#携程0830后端笔试

1.奇变偶

def judge(x):
    cur=list(x)
    n=len(cur)
    flag=False
    for i in range(n-1):
        if cur[i] in '02468':
            cur[i],cur[n-1]=cur[n-1],cur[i]
            flag=True
            break
    if not flag:
        return -1
    else:
        cur=''.join(cur)
        return int(cur)


q = int(input())
for i in range(q):
    x = input()
    if int(x) % 2 == 0:
        print(int(x))
    else:
        res = judge(x)
        print(res)

2.给定字符串计算拼接的最大得分，'you'->score: 2, 'oo'->score:1

q=int(input())
for i in range(q):
    a,b,c=list(map(int,input().split()))
    yc=min(a,b,c)
    oc=b-yc
    if oc>=1:
        print(2*yc+oc-1)
    else:
        print(2*yc)

3.rgb三色树，求满足条件的切割边的数量

思路：并查集

class UF:
    def __init__(self,n):
        self.parent={}
        self.size={}
        self.count=0
        for i in range(1,n+1):
            self.parent[i]=i
            self.size[i]=1
            self.count+=1

    def find(self,x):
        while(x!=self.parent[x]):
            x=self.parent[x]
        return x

    #将x纳入y
    def union(self,x,y):
        rootx=self.find(x)
        rooty=self.find(y)
        if rootx==rooty:
            return
        self.parent[rootx]=rooty
        self.size[rooty]+=self.size[rootx]
        self.count-=1

    def connected(self,x,y):
        if self.find(x)==self.find(y):
            return True
        else:
            return False

if __name__=='__main__':
    # 一一列举
    # 判断去掉edges[i]后，是否满足要求
    def judge(edges, i):
        uf = UF(n)
        x, y = edges[i]
        for j in range(n - 1):
            if j != i:
                uf.union(edges[j][0], edges[j][1])
        rootx = uf.find(x)
        rooty = uf.find(y)
        if uf.size[rootx] < 3 or uf.size[rooty] < 3:
            return False
        else:
            list1=[]
            list2=[]
            for i in range(1,n+1):
                if uf.connected(i,x):
                    list1.append(nums[i-1])
                else:
                    list2.append(nums[i-1])
            for c in 'rgb':
                if c not in list1:
                    return False
                if c not in list2:
                    return False
            return True

    n = int(input())
    nums = input()

    # 去掉一条边后，两部分的结点数量都要大于2
    edges=[]
    for i in range(n - 1):
        i, j = list(map(int, input().split()))
        edges.append([i,j])

    res=0
    for i in range(n - 1):
        if judge(edges, i):
            res+=1
    print(res)

4.平滑数列

思路：修改平滑值对应的左端点或右端点，然后更新平滑值。
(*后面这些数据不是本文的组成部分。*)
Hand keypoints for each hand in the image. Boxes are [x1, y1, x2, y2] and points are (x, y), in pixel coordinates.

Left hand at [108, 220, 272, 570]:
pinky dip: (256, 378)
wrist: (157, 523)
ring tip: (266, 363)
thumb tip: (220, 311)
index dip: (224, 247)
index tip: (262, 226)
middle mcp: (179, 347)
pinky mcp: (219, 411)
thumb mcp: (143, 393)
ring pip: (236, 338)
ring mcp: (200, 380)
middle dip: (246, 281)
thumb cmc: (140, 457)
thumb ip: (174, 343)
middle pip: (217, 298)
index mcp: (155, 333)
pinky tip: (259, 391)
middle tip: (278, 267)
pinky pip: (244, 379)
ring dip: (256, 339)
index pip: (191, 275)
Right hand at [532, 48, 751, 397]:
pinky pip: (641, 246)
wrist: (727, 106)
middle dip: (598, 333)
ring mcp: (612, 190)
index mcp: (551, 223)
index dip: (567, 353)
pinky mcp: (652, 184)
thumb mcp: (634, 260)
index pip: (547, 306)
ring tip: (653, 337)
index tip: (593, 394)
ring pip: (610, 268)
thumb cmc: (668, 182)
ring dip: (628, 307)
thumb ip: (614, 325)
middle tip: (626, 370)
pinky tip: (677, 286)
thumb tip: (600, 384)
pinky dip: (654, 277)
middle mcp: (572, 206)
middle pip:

断点位于中间时，修改端点会影响两个差值；端点位于两侧时，修改端点仅影响一个差值。

#返回平滑值及其对应原数组中的右端点
def getMax(nums):
    maxv=-1
    n=len(nums)
    for i in range(1,n):
        cur=abs(nums[i]-nums[i-1])
        if cur>maxv:
            maxv=cur
            ridx=i
    return maxv,ridx

if __name__=='__main__':
    n=int(input())
    nums=list(map(int,input().split()))
    # 平滑值为nums[idx],nums[idx-1]差的绝对值
    maxv,idx=getMax(nums)
    # 修改平滑值的前一个数或后一个数
    #修改平滑值的左端点，即nums[idx-1]
    tmp=nums[idx-1]
    if idx==1:
        nums[idx-1]=nums[idx]
    else:
        nums[idx-1]=(nums[idx-2]+nums[idx])//2
    curmv, _ = getMax(nums)
    maxv=min(maxv,curmv)
    nums[idx-1]=tmp

    # 修改平滑值的右端点,即nums[idx]
    if idx==n-1:
        nums[idx]=nums[idx-1]
    else:
        nums[idx]=(nums[idx-1]+nums[idx+1])//2
    curmv,_=getMax(nums)
    maxv=min(maxv,curmv)
    print(maxv)

#携程笔试##携程#